Depuis le début du mois de juillet, l’Algérie fait face à une crise environnementale majeure. En seulement 20 jours, pas moins de 1 460 incendies ont été comptabilisés à travers le territoire national, traduisant une hausse inédite des départs de feux sur l’ensemble du pays.
La saison estivale 2026 s’avère particulièrement redoutable pour le couvert végétal algérien. Invité ce lundi à l’émission « L’Invité du matin » sur la Chaîne 1 de la Radio nationale, le commandant Nassim Bernaoui, directeur adjoint de l’information et de la sensibilisation à la Direction générale de la Protection civile, a tiré la sonnette d’alarme sur cette situation inédite.

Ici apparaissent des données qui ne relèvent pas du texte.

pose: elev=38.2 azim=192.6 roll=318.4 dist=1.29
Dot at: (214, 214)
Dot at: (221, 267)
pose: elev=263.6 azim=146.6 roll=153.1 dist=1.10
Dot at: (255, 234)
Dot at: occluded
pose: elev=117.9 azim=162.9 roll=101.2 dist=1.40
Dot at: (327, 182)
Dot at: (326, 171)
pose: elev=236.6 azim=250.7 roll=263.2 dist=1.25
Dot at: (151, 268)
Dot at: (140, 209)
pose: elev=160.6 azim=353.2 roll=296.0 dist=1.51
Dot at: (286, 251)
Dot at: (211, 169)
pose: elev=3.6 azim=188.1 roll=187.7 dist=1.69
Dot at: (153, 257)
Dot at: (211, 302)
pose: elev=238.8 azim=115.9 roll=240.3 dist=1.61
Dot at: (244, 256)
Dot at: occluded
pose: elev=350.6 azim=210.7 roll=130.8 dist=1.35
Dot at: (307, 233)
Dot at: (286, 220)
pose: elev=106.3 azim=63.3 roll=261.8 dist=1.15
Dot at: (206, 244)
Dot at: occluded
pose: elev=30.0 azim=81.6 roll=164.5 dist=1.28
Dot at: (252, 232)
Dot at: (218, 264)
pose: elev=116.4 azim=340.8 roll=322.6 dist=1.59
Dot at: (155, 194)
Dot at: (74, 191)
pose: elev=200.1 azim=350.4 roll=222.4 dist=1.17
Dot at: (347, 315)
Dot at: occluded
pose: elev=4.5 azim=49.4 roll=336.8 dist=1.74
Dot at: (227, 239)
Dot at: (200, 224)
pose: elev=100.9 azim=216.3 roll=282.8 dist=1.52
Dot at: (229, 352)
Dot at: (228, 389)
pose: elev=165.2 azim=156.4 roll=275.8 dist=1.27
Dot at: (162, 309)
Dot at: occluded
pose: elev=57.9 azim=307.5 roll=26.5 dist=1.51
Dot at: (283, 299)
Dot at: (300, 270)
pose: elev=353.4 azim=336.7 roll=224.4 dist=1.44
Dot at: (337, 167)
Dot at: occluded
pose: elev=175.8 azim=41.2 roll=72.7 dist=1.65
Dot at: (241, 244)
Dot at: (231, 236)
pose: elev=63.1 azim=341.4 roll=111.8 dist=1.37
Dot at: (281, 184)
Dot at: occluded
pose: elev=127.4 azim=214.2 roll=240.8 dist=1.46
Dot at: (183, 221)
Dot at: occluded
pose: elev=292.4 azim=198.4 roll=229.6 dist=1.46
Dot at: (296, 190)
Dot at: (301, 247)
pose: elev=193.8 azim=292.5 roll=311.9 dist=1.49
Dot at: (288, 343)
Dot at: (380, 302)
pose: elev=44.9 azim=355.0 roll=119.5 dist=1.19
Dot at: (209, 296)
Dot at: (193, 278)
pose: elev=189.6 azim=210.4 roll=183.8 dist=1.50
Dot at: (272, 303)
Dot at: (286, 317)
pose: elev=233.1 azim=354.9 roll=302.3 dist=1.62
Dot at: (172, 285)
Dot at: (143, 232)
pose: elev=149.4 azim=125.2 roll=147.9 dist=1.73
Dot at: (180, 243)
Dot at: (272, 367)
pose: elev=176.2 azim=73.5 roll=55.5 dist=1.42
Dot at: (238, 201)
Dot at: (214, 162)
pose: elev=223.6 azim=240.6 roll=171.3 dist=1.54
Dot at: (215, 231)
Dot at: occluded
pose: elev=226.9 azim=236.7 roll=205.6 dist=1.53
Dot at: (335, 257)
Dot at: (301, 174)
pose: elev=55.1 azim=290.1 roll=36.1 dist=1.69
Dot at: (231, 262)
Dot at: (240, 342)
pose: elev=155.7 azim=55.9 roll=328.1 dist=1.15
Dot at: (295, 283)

Un bilan alarmant au début du mois de juillet
Le chiffre est impressionnant : 1 460 incendies enregistrés en à peine trois semaines, soit depuis le 1er juillet. La situation s’est particulièrement détériorée ces douze derniers jours, concentrant la majorité des sinistres de la saison.
Rien qu’au cours des dernières 24 heures, les services de secours ont dû faire face à 146 départs de feux touchant des forêts, des maquis, des zones agricoles et des palmeraies.
Une réactivité cruciale sur le terrain : Malgré l’ampleur du danger, les unités de la Protection civile sont parvenues à maîtriser entre 85 % et 90 % des foyers recensés depuis le début du mois.
État des lieux dans les wilayas touchées
Si 127 incendies récents ont été rapidement circonscrits, la vigilance reste maximale autour des foyers encore actifs. Les opérations de lutte et de surveillance se poursuivent dans plusieurs régions :
- Skikda : 6 foyers actifs
- Souk Ahras : 3 foyers actifs
- Annaba, Béjaïa, Guelma, El Tarf, Khenchela, Mila, Bouira, Médéa et Mascara : 1 foyer actif par wilaya
Mobilisation générale et moyens déployés
Face à ce péril, la réponse des secours s’organise à grande échelle. Une coordination stratégique a été mise en place sur le terrain entre :
- La Protection civile et la Direction générale des forêts (DGF)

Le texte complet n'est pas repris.